Der Frauenanteil in den Meldungen der Schweizerischen Depeschenagentur (SDA) ist deutlich tiefer als der Anteil in Artikeln, die die Journalisten und Journalistinnen selber recherchieren. Wie erklären Sie sich diesen Unterschied?
Schwaiger: «Wir gehen davon aus, dass der Gendergap in der redaktionellen Berichterstattung, also wenn Journalisten und Journalistinnen Beiträge selber schreiben, weniger stark ausgeprägt ist, da hier mehr Ressourcen eingesetzt werden. Wenn mehr Zeit zur Verfügung steht, können beispielsweise auch weniger bekannte Expertinnen recherchiert werden. Im Unterschied zu Agenturmeldungen können die Journalisten und Journalistinnen zudem selbst entscheiden, welche Akteure oder Akteurinnen zu Wort kommen.»
Was waren in Ihrer Studie jene Befunde, die Sie persönlich am meisten überrascht haben?

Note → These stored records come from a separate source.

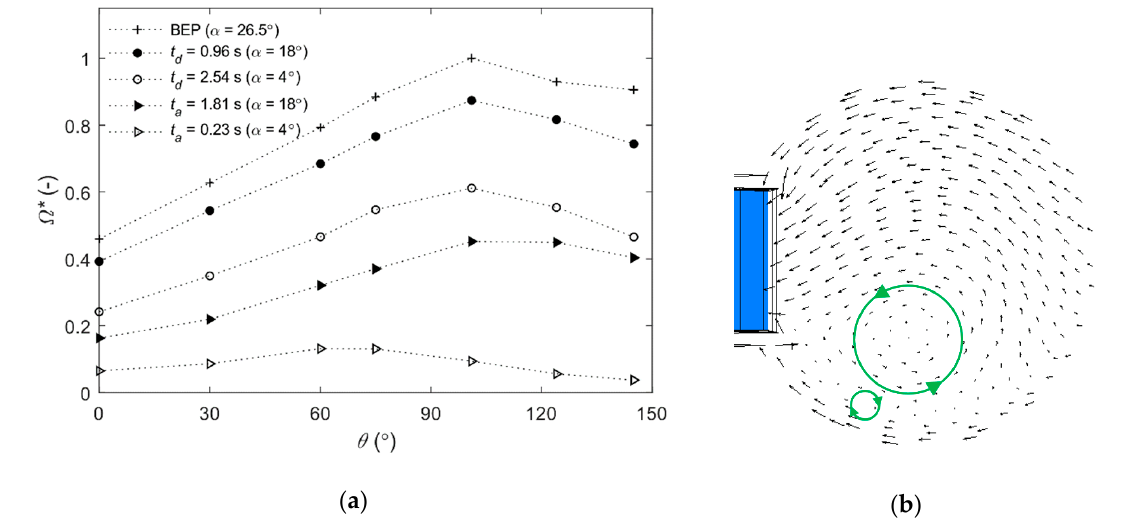
Figure 15. ( a ) Normalized total vorticity on the cross-sections along the SC at BEP and two time instants in acceleration and deceleration, corresponding to the same GVAs. ( b ) In-plane velocity vectors on θ = 101 ◦ plane at BEP showing secondary flow structure; vortices are schematically shown by the circles and direction by arrowheads.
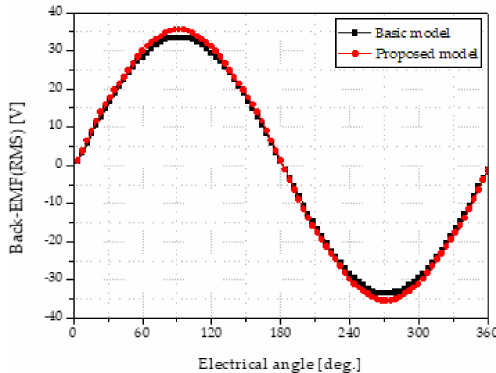
Figure 10. Characteristics of the back EMF waveform.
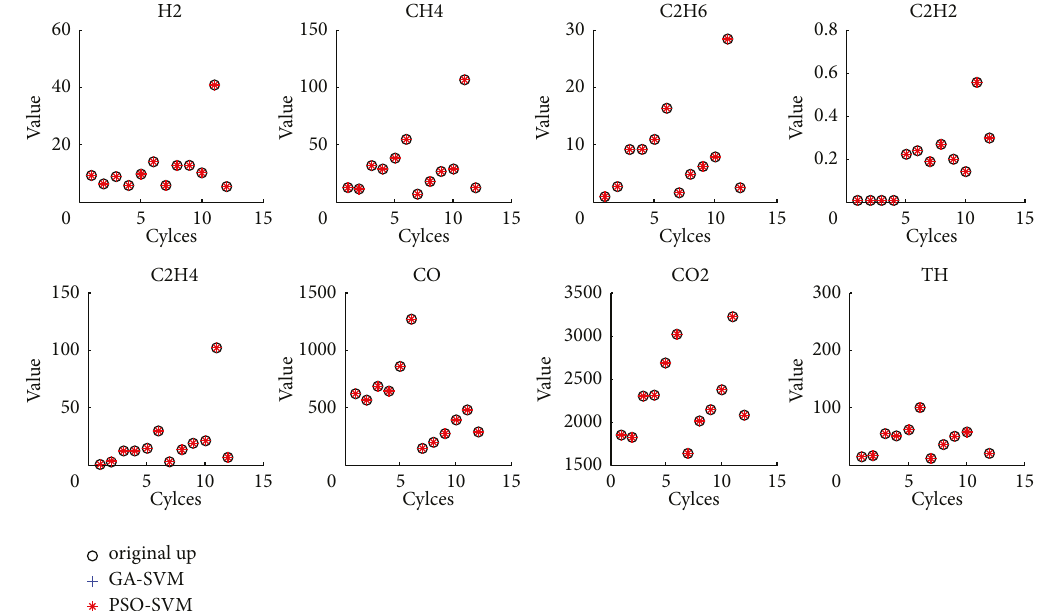
Figure 6: The predicted value of the GA-SVM/PSO-SVM regression model based on the high value obtained by the information granulation of DGA condition monitoring (set as Up) vs. Up.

Schwaiger: «Am meisten überrascht hat mich, dass im Jahr 2019 der Gendergap, insgesamt betrachtet, etwas weniger ausgeprägt war als in den restlichen Jahren. Im Jahr 2019 war der Frauenstreiktag ein wichtiges Ereignis, das medial und auf Gesellschaftsebene für Aufmerksamkeit gesorgt hat. Das Resultat zeigt, dass sich Engagement auszahlt. Zudem überraschend ist aus meiner Sicht der eindeutige Befund, dass Frauen in redaktionellen Beiträgen doppelt so häufig erwähnt werden im Vergleich zu Agenturmeldungen.»